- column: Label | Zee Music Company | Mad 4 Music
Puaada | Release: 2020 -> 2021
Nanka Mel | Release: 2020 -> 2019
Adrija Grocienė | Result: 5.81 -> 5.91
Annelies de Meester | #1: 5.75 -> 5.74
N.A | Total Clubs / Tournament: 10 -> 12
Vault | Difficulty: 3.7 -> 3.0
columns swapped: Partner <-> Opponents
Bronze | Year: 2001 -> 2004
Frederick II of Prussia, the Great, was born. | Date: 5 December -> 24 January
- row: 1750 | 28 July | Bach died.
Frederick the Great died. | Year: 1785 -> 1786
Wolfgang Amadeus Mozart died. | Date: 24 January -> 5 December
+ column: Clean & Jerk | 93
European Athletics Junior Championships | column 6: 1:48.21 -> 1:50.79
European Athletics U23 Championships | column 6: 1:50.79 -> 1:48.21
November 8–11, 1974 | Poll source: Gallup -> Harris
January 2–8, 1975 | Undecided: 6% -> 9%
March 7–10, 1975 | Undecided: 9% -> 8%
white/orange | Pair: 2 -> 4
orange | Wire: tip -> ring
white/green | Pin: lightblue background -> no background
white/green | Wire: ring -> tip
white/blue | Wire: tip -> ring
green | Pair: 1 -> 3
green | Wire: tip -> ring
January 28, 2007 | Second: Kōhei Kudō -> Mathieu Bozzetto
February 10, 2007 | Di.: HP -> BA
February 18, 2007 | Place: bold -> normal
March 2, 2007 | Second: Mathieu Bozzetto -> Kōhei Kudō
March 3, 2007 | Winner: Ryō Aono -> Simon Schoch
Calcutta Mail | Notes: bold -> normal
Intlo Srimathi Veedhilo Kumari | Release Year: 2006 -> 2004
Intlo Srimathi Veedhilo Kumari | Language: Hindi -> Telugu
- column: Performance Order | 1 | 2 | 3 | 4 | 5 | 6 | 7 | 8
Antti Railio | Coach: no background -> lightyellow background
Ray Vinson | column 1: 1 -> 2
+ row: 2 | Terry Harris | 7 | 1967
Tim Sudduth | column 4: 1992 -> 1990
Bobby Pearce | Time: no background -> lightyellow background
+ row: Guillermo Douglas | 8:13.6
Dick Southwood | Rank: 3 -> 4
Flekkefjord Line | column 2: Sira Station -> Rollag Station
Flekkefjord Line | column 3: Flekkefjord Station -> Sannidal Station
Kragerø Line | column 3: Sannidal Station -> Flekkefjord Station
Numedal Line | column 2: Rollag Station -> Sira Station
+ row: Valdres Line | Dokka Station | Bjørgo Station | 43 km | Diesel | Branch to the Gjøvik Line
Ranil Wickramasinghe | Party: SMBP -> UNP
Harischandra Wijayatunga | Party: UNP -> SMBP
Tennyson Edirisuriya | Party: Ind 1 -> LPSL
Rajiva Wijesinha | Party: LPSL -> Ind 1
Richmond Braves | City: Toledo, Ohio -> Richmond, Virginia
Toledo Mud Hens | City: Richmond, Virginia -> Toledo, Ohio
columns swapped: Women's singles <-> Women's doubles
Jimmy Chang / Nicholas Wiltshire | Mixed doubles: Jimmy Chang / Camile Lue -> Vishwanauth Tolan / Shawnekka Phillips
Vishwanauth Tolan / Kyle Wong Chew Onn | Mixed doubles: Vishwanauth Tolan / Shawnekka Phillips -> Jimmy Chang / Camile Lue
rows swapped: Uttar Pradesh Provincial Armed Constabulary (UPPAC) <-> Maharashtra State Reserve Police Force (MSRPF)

####

Reproduce all of the lines above, character for character.

- column: Label | Zee Music Company | Mad 4 Music
Puaada | Release: 2020 -> 2021
Nanka Mel | Release: 2020 -> 2019
Adrija Grocienė | Result: 5.81 -> 5.91
Annelies de Meester | #1: 5.75 -> 5.74
N.A | Total Clubs / Tournament: 10 -> 12
Vault | Difficulty: 3.7 -> 3.0
columns swapped: Partner <-> Opponents
Bronze | Year: 2001 -> 2004
Frederick II of Prussia, the Great, was born. | Date: 5 December -> 24 January
- row: 1750 | 28 July | Bach died.
Frederick the Great died. | Year: 1785 -> 1786
Wolfgang Amadeus Mozart died. | Date: 24 January -> 5 December
+ column: Clean & Jerk | 93
European Athletics Junior Championships | column 6: 1:48.21 -> 1:50.79
European Athletics U23 Championships | column 6: 1:50.79 -> 1:48.21
November 8–11, 1974 | Poll source: Gallup -> Harris
January 2–8, 1975 | Undecided: 6% -> 9%
March 7–10, 1975 | Undecided: 9% -> 8%
white/orange | Pair: 2 -> 4
orange | Wire: tip -> ring
white/green | Pin: lightblue background -> no background
white/green | Wire: ring -> tip
white/blue | Wire: tip -> ring
green | Pair: 1 -> 3
green | Wire: tip -> ring
January 28, 2007 | Second: Kōhei Kudō -> Mathieu Bozzetto
February 10, 2007 | Di.: HP -> BA
February 18, 2007 | Place: bold -> normal
March 2, 2007 | Second: Mathieu Bozzetto -> Kōhei Kudō
March 3, 2007 | Winner: Ryō Aono -> Simon Schoch
Calcutta Mail | Notes: bold -> normal
Intlo Srimathi Veedhilo Kumari | Release Year: 2006 -> 2004
Intlo Srimathi Veedhilo Kumari | Language: Hindi -> Telugu
- column: Performance Order | 1 | 2 | 3 | 4 | 5 | 6 | 7 | 8
Antti Railio | Coach: no background -> lightyellow background
Ray Vinson | column 1: 1 -> 2
+ row: 2 | Terry Harris | 7 | 1967
Tim Sudduth | column 4: 1992 -> 1990
Bobby Pearce | Time: no background -> lightyellow background
+ row: Guillermo Douglas | 8:13.6
Dick Southwood | Rank: 3 -> 4
Flekkefjord Line | column 2: Sira Station -> Rollag Station
Flekkefjord Line | column 3: Flekkefjord Station -> Sannidal Station
Kragerø Line | column 3: Sannidal Station -> Flekkefjord Station
Numedal Line | column 2: Rollag Station -> Sira Station
+ row: Valdres Line | Dokka Station | Bjørgo Station | 43 km | Diesel | Branch to the Gjøvik Line
Ranil Wickramasinghe | Party: SMBP -> UNP
Harischandra Wijayatunga | Party: UNP -> SMBP
Tennyson Edirisuriya | Party: Ind 1 -> LPSL
Rajiva Wijesinha | Party: LPSL -> Ind 1
Richmond Braves | City: Toledo, Ohio -> Richmond, Virginia
Toledo Mud Hens | City: Richmond, Virginia -> Toledo, Ohio
columns swapped: Women's singles <-> Women's doubles
Jimmy Chang / Nicholas Wiltshire | Mixed doubles: Jimmy Chang / Camile Lue -> Vishwanauth Tolan / Shawnekka Phillips
Vishwanauth Tolan / Kyle Wong Chew Onn | Mixed doubles: Vishwanauth Tolan / Shawnekka Phillips -> Jimmy Chang / Camile Lue
rows swapped: Uttar Pradesh Provincial Armed Constabulary (UPPAC) <-> Maharashtra State Reserve Police Force (MSRPF)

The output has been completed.